We observed different result when running with one engine VS running with 2 at the same time.

Can we get a direct contact? I can build a example project that demonstrate this issue.

Update: I think you’re right, I believe it is how I setup the memory causing the problem: a simple version I prepared as example actually works well. I change how memory is managed on my code and it works now, with both DLAs run at the same time and it is faster and accurate.

Thanks again.

TL;DR: both DLAs running at the same time works

Good to know it works now.
Thanks for the update.

1 Like

Hi @wsmlby - I’m having some problems with this issue as well.
Do you know how much the model runs on the GPU and on the DLAs? did you check that when running on the GPU and DLA together you still get better performance?
Which Jetpack version are you using?

thanks in advance
Eyal

Around half and half.

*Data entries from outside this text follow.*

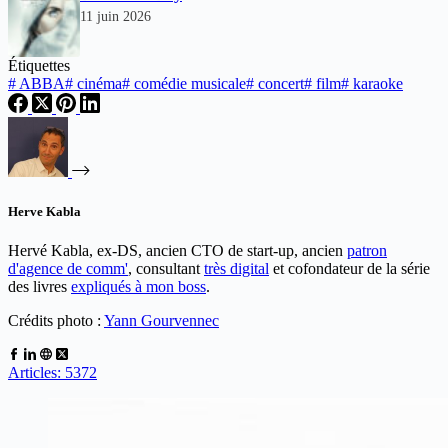
11 juin 2026
Étiquettes
#
ABBA
#
cinéma
#
comédie musicale
#
concert
#
film
#
karaoke
Herve Kabla
Hervé Kabla, ex-DS, ancien CTO de start-up, ancien
patron
d'agence de comm'
, consultant
très digital
et cofondateur de la série
des livres
expliqués à mon boss
.
Crédits photo :
Yann Gourvennec
Articles: 5372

It is faster running on 2 DLA than one. Jetpack 4.4.

Hi @wsmlby,
I am still facing some issues here. Especially when I try to run DLA + GPU.
Could you please elaborate on what did you mean by changing the memory management that solved this issue?
Any chance you can share the code?

thanks
Eyal

Sorry for the late reply. I cannot share the code, but please try to do this from a fix input and simple code, then adding more into it.

I can now run it stably on DLAs, but the result is simply wrong compare to GPU so I am not using DLAs for now as GPU is both faster and correct.